Wishnitzer Rafi, Fink Gershon, Avraham Caspi
Sport Medicine Unit, Pulmonary Institute, Kaplan Medical Center, Rehovot, Israel.
Harefuah. 2012 Feb;151(2):71-3, 129.
One thousand five hundred runners participated in the Tiberias marathon in 2010 and more than 35,000 runners participate annuaLly in large city marathons. Elite marathon runners train strenuously, tending to ignore various symptoms of pain, aches and mild respiratory infections, as they continue training relentlessly for the upcoming marathons. Intensive training may weaken the immune system, thus increasing the susceptibility for infection, mainly viral infections. We present a case study of an Olympic marathoner, an Ethiopian of Jewish origin, aged 41 who began training for an upcoming marathon on May 1, 2010. During the following 6 weeks he ran 180-240 km/week at easy to moderate paces. In mid-June he added 2 high intensity runs per week to his running schedule. During the first 3 weeks, quality running improvement was noted, but then the runner started to feel muscle pains in his thighs, shortness of breath and chest uneasiness while running fast. The physical examination conducted on 19/7/10 was normal. Examinations showed white blood cell (WBC) count was 2800, 55% lymphocytes, 11.8% monocytes, titers for recent CMV, Epstein Bar, enteroviruses, were negative. On 24/7/10 ECG showed inverted symmetric T-wave in precordial leads, chest X-ray, echocardiogram, troponin, and WBC were normal. Clinical features, WBC, and ECG findings, suggested myocarditis, probably viral The runner stopped running. On 9/9/10 ECG was normal. On 15/9/10 cardiac virtual catheterization was normal. Cardio-pulmonary exercise test on 4/10/2011 was normal. Thereupon, the athlete resumed running. This case stressed the fact that physicians should be alert to medical complaints from marathoners, in order to prevent serious outcomes from dissimulate runners. A literature search was conducted related to distance runners and high level orienteer's myocarditis causes and prevention.

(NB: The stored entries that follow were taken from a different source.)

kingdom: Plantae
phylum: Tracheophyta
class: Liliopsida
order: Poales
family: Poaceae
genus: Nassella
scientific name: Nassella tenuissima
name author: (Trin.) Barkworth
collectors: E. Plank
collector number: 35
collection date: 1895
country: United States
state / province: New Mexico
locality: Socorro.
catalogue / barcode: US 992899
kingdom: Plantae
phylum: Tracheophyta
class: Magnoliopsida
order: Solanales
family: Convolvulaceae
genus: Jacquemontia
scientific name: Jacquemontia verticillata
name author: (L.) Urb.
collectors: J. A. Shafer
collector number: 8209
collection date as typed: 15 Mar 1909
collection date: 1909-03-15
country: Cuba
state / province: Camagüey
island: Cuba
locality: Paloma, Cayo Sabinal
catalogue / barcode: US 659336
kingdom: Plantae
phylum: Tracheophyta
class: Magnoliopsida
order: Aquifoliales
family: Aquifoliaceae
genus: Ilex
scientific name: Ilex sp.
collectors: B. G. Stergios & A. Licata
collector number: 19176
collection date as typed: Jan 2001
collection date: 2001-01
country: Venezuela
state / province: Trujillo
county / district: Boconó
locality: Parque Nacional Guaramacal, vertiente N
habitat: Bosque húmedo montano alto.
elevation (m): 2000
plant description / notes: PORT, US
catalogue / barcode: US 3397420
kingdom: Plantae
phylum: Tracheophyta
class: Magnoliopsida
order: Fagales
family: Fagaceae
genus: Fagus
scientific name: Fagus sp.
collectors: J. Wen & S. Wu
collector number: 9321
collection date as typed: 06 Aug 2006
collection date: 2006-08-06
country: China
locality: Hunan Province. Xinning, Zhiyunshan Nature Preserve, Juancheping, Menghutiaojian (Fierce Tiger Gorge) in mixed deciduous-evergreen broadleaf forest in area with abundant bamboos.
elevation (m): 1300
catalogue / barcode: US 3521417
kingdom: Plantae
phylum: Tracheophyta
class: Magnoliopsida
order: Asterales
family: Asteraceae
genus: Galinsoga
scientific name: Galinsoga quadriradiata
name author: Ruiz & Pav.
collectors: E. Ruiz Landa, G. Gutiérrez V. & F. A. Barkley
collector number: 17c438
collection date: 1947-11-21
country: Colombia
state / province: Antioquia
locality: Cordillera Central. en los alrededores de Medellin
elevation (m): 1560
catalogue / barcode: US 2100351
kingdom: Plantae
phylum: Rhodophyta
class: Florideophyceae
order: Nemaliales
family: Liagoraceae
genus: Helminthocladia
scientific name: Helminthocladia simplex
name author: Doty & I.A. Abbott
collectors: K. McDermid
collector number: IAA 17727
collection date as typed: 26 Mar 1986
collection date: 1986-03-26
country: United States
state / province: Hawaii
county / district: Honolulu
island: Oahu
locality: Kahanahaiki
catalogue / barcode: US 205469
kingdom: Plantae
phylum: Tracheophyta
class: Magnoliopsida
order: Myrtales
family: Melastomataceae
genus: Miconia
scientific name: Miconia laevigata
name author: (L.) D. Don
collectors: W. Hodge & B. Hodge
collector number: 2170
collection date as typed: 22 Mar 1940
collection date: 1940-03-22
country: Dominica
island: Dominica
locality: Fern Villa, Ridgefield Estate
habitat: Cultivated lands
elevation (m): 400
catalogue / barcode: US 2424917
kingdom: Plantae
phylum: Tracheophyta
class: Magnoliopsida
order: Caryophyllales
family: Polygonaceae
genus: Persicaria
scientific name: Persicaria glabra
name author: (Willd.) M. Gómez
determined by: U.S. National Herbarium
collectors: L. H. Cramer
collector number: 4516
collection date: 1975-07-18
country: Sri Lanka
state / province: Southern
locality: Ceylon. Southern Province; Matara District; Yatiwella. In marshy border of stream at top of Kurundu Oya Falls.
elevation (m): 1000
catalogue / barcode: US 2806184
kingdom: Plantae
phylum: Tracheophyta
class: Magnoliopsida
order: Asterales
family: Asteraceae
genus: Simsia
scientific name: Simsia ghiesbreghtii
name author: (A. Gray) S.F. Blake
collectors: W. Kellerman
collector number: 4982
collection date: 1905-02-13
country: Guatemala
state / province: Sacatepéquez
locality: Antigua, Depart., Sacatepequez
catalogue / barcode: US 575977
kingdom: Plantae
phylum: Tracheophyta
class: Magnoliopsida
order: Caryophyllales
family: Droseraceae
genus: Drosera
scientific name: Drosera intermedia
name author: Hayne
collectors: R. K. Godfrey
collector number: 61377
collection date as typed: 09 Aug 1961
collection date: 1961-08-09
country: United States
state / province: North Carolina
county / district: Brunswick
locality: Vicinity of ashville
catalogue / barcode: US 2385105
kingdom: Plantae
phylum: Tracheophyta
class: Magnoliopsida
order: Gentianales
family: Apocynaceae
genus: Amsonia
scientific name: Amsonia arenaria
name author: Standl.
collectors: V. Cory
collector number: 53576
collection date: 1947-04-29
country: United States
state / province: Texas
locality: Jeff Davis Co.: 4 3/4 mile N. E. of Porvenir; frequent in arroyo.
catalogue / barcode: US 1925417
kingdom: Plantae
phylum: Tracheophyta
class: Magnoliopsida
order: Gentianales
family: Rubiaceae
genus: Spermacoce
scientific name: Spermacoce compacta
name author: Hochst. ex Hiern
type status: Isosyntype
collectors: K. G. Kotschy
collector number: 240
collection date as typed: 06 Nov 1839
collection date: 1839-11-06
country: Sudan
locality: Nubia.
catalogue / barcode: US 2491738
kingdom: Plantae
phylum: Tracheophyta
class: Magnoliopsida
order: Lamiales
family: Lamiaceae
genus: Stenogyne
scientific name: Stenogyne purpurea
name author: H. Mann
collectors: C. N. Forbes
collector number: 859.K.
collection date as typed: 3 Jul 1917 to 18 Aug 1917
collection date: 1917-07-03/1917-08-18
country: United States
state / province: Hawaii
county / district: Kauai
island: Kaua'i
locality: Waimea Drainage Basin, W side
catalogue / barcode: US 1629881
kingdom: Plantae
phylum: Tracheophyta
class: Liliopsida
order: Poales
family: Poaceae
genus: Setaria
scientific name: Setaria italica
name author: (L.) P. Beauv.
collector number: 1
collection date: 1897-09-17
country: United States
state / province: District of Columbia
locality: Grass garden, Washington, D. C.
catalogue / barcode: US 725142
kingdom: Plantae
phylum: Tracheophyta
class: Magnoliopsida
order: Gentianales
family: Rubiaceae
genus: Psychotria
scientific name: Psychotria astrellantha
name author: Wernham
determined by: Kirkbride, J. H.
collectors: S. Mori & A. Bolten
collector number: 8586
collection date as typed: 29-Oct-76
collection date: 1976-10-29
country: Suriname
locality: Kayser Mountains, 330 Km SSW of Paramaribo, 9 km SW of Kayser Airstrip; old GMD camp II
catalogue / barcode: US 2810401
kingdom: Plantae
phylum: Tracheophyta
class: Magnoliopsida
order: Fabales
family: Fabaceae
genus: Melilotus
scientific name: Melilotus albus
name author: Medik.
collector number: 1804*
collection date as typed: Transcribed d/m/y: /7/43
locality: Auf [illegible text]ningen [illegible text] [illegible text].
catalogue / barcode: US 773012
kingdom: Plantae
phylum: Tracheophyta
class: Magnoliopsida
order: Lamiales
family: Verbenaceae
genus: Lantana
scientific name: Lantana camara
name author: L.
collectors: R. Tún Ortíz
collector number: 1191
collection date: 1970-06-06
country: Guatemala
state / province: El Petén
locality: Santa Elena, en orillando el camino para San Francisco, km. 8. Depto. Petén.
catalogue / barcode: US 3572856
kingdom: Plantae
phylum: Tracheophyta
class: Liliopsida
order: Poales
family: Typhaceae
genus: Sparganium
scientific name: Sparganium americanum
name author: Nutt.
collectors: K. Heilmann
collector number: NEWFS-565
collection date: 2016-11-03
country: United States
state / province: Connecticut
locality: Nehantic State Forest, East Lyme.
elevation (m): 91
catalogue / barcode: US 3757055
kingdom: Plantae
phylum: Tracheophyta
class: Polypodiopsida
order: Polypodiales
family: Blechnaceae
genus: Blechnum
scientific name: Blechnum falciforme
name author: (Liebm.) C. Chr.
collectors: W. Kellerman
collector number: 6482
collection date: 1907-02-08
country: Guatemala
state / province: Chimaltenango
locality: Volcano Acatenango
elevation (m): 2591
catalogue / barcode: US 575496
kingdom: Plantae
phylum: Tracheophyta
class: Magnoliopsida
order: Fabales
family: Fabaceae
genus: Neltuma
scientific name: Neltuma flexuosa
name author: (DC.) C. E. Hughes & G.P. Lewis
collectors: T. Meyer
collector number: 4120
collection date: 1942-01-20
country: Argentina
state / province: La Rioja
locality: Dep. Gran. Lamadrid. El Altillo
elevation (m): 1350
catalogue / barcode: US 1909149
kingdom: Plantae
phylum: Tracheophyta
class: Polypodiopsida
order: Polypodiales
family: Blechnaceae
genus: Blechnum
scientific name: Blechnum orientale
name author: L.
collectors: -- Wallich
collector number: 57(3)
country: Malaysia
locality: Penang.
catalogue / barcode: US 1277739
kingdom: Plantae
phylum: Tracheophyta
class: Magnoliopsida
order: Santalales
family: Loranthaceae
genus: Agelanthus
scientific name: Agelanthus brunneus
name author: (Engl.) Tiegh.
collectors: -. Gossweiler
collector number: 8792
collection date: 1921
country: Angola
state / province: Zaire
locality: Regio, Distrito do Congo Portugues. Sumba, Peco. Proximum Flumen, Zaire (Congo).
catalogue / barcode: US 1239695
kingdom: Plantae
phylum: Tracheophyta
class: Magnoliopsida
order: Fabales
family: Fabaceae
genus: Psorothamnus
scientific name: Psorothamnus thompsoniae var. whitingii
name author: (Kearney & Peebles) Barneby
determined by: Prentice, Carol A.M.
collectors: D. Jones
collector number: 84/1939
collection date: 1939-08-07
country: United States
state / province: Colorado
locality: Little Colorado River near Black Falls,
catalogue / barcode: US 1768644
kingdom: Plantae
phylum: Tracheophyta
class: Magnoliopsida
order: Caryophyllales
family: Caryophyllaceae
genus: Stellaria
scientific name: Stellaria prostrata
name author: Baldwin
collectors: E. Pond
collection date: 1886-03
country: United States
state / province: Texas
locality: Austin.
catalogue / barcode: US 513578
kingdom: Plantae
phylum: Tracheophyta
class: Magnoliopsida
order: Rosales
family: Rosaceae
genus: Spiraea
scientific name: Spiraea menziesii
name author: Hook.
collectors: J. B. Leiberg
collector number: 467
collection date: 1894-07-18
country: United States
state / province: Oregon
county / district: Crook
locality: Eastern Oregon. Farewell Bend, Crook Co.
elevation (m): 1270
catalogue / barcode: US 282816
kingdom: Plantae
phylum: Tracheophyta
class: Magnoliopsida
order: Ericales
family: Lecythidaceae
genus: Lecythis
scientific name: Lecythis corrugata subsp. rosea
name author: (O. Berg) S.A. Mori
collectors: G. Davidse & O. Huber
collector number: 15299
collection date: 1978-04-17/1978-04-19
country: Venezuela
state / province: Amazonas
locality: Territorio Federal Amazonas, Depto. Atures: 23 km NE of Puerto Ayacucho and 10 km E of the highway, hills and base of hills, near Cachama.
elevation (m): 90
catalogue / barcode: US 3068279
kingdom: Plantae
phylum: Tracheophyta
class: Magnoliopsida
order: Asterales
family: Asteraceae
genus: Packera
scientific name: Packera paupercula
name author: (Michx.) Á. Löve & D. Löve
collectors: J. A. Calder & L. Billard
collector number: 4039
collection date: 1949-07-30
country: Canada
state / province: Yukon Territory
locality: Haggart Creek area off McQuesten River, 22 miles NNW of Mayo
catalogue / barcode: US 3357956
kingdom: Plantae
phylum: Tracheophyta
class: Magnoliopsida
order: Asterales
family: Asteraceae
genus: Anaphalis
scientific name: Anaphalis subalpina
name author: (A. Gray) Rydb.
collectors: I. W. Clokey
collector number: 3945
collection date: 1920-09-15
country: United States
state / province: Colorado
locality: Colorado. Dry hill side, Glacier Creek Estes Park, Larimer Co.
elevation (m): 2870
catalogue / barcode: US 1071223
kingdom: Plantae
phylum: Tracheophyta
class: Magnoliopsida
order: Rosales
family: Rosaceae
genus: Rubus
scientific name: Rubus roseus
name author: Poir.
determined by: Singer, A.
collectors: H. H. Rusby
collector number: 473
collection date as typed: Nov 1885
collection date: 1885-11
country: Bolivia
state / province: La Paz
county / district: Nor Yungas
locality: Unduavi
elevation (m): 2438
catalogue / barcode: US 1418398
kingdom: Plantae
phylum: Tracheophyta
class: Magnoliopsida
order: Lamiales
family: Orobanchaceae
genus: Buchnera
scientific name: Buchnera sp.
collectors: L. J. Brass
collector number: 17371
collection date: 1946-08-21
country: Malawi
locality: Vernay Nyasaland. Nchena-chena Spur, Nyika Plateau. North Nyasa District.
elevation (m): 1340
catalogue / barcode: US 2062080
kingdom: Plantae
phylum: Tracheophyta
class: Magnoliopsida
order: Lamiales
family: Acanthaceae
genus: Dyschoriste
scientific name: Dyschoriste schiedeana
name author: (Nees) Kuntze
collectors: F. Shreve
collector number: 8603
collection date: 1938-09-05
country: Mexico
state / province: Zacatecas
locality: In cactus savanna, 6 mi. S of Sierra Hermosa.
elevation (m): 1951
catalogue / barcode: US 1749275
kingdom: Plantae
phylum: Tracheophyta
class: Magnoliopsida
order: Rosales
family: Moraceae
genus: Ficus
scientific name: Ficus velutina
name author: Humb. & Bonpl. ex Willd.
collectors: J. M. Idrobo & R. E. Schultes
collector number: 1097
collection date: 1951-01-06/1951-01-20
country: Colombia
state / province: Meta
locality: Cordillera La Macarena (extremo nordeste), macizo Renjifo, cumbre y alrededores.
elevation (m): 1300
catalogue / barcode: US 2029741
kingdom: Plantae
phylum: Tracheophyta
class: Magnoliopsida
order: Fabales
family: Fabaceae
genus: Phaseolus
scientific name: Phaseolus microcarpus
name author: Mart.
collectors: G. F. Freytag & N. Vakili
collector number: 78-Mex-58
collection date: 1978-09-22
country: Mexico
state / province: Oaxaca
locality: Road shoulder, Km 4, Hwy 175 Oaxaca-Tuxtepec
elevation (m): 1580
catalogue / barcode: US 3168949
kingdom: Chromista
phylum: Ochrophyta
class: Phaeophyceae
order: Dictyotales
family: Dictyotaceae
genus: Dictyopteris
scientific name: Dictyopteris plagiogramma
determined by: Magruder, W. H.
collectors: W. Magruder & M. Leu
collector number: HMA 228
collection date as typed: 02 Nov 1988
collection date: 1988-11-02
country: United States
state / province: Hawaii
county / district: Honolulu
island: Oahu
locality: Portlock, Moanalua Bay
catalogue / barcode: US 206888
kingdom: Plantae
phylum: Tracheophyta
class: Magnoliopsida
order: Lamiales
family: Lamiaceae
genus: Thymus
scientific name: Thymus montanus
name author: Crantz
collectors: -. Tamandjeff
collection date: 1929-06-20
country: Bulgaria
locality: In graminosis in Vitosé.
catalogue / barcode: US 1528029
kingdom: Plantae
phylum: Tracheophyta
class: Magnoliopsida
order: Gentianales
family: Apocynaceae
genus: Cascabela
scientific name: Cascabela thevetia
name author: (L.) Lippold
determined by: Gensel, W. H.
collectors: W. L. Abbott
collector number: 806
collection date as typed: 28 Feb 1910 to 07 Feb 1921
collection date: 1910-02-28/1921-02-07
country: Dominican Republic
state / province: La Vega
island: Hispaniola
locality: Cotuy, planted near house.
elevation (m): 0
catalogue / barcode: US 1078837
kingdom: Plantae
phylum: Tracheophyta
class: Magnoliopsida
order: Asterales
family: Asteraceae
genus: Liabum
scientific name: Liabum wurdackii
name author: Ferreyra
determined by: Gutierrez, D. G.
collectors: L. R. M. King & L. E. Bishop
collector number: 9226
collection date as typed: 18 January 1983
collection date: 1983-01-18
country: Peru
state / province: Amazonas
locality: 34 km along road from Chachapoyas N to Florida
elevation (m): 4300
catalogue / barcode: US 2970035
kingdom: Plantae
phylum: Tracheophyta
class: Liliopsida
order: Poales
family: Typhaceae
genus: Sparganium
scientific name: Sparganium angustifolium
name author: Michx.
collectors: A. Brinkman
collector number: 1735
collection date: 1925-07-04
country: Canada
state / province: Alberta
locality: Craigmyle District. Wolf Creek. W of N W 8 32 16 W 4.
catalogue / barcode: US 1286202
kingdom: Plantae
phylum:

2010年,1500名跑步者参加了太巴列马拉松赛,每年有超过35000名跑步者参加大城市马拉松赛。精英马拉松运动员刻苦训练,往往会忽视疼痛、酸痛和轻度呼吸道感染等各种症状,因为他们会为即将到来的马拉松赛持续不懈地训练。高强度训练可能会削弱免疫系统,从而增加感染易感性,主要是病毒感染。我们介绍一个奥运马拉松运动员的案例研究,该运动员是一名41岁的埃塞俄比亚裔犹太男子,他于2010年5月1日开始为即将到来的马拉松赛进行训练。在接下来的6周里,他以轻松至适中的速度每周跑180 - 240公里。6月中旬,他在跑步计划中每周增加2次高强度跑步。在最初的3周里,跑步质量有所提高,但随后这位跑步者在快速奔跑时开始感到大腿肌肉疼痛、呼吸急促和胸部不适。2010年7月19日进行的体格检查正常。检查显示白细胞(WBC)计数为2800,淋巴细胞占55%,单核细胞占11.8%,近期巨细胞病毒、爱泼斯坦 - 巴尔病毒、肠道病毒的滴度均为阴性。2010年7月24日,心电图显示胸前导联T波倒置且对称,胸部X光、超声心动图、肌钙蛋白和白细胞均正常。临床特征、白细胞和心电图结果提示可能是病毒性心肌炎。这位跑步者停止了跑步。2010年9月9日,心电图正常。2010年9月15日,心脏虚拟导管检查正常。2011年10月4日的心肺运动试验正常。于是,这位运动员恢复了跑步。该案例强调了医生应警惕马拉松运动员的医疗主诉这一事实,以便防止跑步者掩盖病情而导致严重后果。我们进行了一项关于长跑运动员和高水平定向越野运动员心肌炎病因及预防的文献检索。